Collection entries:
-- Start --
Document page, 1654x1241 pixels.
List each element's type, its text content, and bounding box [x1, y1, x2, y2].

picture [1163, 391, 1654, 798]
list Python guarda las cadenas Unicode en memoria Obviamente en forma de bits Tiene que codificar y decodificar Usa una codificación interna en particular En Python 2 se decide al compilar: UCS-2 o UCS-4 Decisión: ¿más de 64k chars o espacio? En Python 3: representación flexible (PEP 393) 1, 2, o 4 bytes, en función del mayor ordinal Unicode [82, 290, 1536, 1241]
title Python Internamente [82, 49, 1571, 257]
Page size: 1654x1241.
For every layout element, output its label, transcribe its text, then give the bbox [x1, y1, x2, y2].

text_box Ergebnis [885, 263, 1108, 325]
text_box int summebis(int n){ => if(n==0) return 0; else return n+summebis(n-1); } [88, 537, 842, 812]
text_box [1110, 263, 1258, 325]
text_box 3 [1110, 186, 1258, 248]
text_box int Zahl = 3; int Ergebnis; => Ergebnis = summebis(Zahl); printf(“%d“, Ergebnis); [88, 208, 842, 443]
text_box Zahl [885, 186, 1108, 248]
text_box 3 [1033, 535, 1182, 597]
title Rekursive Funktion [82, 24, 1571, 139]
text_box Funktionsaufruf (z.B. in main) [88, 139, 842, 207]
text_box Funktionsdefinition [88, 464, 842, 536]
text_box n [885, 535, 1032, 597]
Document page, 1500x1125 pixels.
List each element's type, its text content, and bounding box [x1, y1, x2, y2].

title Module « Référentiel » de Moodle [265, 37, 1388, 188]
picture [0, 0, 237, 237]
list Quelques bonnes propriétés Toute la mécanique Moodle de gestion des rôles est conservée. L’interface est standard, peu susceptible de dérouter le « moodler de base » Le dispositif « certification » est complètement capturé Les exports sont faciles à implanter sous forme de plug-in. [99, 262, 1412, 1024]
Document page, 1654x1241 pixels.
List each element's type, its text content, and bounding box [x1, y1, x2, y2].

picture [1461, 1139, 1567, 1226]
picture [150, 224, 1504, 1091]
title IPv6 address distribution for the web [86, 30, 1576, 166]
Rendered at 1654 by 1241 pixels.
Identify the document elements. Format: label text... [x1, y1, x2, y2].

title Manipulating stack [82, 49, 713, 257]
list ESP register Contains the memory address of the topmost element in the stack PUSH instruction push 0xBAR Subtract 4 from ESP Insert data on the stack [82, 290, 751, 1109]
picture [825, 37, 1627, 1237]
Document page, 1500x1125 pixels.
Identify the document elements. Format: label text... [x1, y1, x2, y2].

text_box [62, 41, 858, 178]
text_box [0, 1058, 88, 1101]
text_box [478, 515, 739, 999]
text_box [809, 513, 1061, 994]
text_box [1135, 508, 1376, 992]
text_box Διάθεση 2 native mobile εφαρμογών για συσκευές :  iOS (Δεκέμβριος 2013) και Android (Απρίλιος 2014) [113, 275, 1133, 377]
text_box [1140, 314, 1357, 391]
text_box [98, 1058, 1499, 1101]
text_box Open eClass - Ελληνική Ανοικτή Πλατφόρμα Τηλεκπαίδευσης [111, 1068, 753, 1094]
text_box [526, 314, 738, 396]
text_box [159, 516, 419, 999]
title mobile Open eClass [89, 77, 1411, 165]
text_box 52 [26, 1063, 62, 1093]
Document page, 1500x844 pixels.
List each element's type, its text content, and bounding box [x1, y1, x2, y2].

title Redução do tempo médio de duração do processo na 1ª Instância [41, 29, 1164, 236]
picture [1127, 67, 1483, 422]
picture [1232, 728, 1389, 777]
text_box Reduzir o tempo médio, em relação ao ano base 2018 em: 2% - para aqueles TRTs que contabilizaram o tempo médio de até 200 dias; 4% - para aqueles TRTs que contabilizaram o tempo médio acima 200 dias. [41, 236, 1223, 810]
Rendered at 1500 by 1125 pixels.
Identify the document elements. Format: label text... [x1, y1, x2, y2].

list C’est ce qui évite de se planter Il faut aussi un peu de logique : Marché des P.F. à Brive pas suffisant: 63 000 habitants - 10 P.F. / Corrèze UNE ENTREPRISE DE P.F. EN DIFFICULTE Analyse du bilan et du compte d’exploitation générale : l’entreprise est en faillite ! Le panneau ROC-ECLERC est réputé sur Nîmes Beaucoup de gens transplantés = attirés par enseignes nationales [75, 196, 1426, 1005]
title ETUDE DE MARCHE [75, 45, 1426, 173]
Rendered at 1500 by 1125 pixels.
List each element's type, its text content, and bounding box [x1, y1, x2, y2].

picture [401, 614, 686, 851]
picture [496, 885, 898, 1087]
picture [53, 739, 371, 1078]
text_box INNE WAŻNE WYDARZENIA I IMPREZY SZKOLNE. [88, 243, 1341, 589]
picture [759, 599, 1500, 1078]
-- End --
-- Task to complete --
In every item above, swap "bounding box" for "enclosing box" and leave all other text unchanged.

-- Expected answer --
Document page, 1654x1241 pixels.
List each element's type, its text content, and enclosing box [x1, y1, x2, y2].

picture [1163, 391, 1654, 798]
list Python guarda las cadenas Unicode en memoria Obviamente en forma de bits Tiene que codificar y decodificar Usa una codificación interna en particular En Python 2 se decide al compilar: UCS-2 o UCS-4 Decisión: ¿más de 64k chars o espacio? En Python 3: representación flexible (PEP 393) 1, 2, o 4 bytes, en función del mayor ordinal Unicode [82, 290, 1536, 1241]
title Python Internamente [82, 49, 1571, 257]
Page size: 1654x1241.
For every layout element, output its label, transcribe its text, then give the bbox [x1, y1, x2, y2].

text_box Ergebnis [885, 263, 1108, 325]
text_box int summebis(int n){ => if(n==0) return 0; else return n+summebis(n-1); } [88, 537, 842, 812]
text_box [1110, 263, 1258, 325]
text_box 3 [1110, 186, 1258, 248]
text_box int Zahl = 3; int Ergebnis; => Ergebnis = summebis(Zahl); printf(“%d“, Ergebnis); [88, 208, 842, 443]
text_box Zahl [885, 186, 1108, 248]
text_box 3 [1033, 535, 1182, 597]
title Rekursive Funktion [82, 24, 1571, 139]
text_box Funktionsaufruf (z.B. in main) [88, 139, 842, 207]
text_box Funktionsdefinition [88, 464, 842, 536]
text_box n [885, 535, 1032, 597]
Document page, 1500x1125 pixels.
List each element's type, its text content, and enclosing box [x1, y1, x2, y2].

title Module « Référentiel » de Moodle [265, 37, 1388, 188]
picture [0, 0, 237, 237]
list Quelques bonnes propriétés Toute la mécanique Moodle de gestion des rôles est conservée. L’interface est standard, peu susceptible de dérouter le « moodler de base » Le dispositif « certification » est complètement capturé Les exports sont faciles à implanter sous forme de plug-in. [99, 262, 1412, 1024]
Document page, 1654x1241 pixels.
List each element's type, its text content, and enclosing box [x1, y1, x2, y2].

picture [1461, 1139, 1567, 1226]
picture [150, 224, 1504, 1091]
title IPv6 address distribution for the web [86, 30, 1576, 166]
Rendered at 1654 by 1241 pixels.
Identify the document elements. Format: label text... [x1, y1, x2, y2].

title Manipulating stack [82, 49, 713, 257]
list ESP register Contains the memory address of the topmost element in the stack PUSH instruction push 0xBAR Subtract 4 from ESP Insert data on the stack [82, 290, 751, 1109]
picture [825, 37, 1627, 1237]
Document page, 1500x1125 pixels.
Identify the document elements. Format: label text... [x1, y1, x2, y2].

text_box [62, 41, 858, 178]
text_box [0, 1058, 88, 1101]
text_box [478, 515, 739, 999]
text_box [809, 513, 1061, 994]
text_box [1135, 508, 1376, 992]
text_box Διάθεση 2 native mobile εφαρμογών για συσκευές :  iOS (Δεκέμβριος 2013) και Android (Απρίλιος 2014) [113, 275, 1133, 377]
text_box [1140, 314, 1357, 391]
text_box [98, 1058, 1499, 1101]
text_box Open eClass - Ελληνική Ανοικτή Πλατφόρμα Τηλεκπαίδευσης [111, 1068, 753, 1094]
text_box [526, 314, 738, 396]
text_box [159, 516, 419, 999]
title mobile Open eClass [89, 77, 1411, 165]
text_box 52 [26, 1063, 62, 1093]
Document page, 1500x844 pixels.
List each element's type, its text content, and enclosing box [x1, y1, x2, y2].

title Redução do tempo médio de duração do processo na 1ª Instância [41, 29, 1164, 236]
picture [1127, 67, 1483, 422]
picture [1232, 728, 1389, 777]
text_box Reduzir o tempo médio, em relação ao ano base 2018 em: 2% - para aqueles TRTs que contabilizaram o tempo médio de até 200 dias; 4% - para aqueles TRTs que contabilizaram o tempo médio acima 200 dias. [41, 236, 1223, 810]
Rendered at 1500 by 1125 pixels.
Identify the document elements. Format: label text... [x1, y1, x2, y2].

list C’est ce qui évite de se planter Il faut aussi un peu de logique : Marché des P.F. à Brive pas suffisant: 63 000 habitants - 10 P.F. / Corrèze UNE ENTREPRISE DE P.F. EN DIFFICULTE Analyse du bilan et du compte d’exploitation générale : l’entreprise est en faillite ! Le panneau ROC-ECLERC est réputé sur Nîmes Beaucoup de gens transplantés = attirés par enseignes nationales [75, 196, 1426, 1005]
title ETUDE DE MARCHE [75, 45, 1426, 173]
Rendered at 1500 by 1125 pixels.
List each element's type, its text content, and enclosing box [x1, y1, x2, y2].

picture [401, 614, 686, 851]
picture [496, 885, 898, 1087]
picture [53, 739, 371, 1078]
text_box INNE WAŻNE WYDARZENIA I IMPREZY SZKOLNE. [88, 243, 1341, 589]
picture [759, 599, 1500, 1078]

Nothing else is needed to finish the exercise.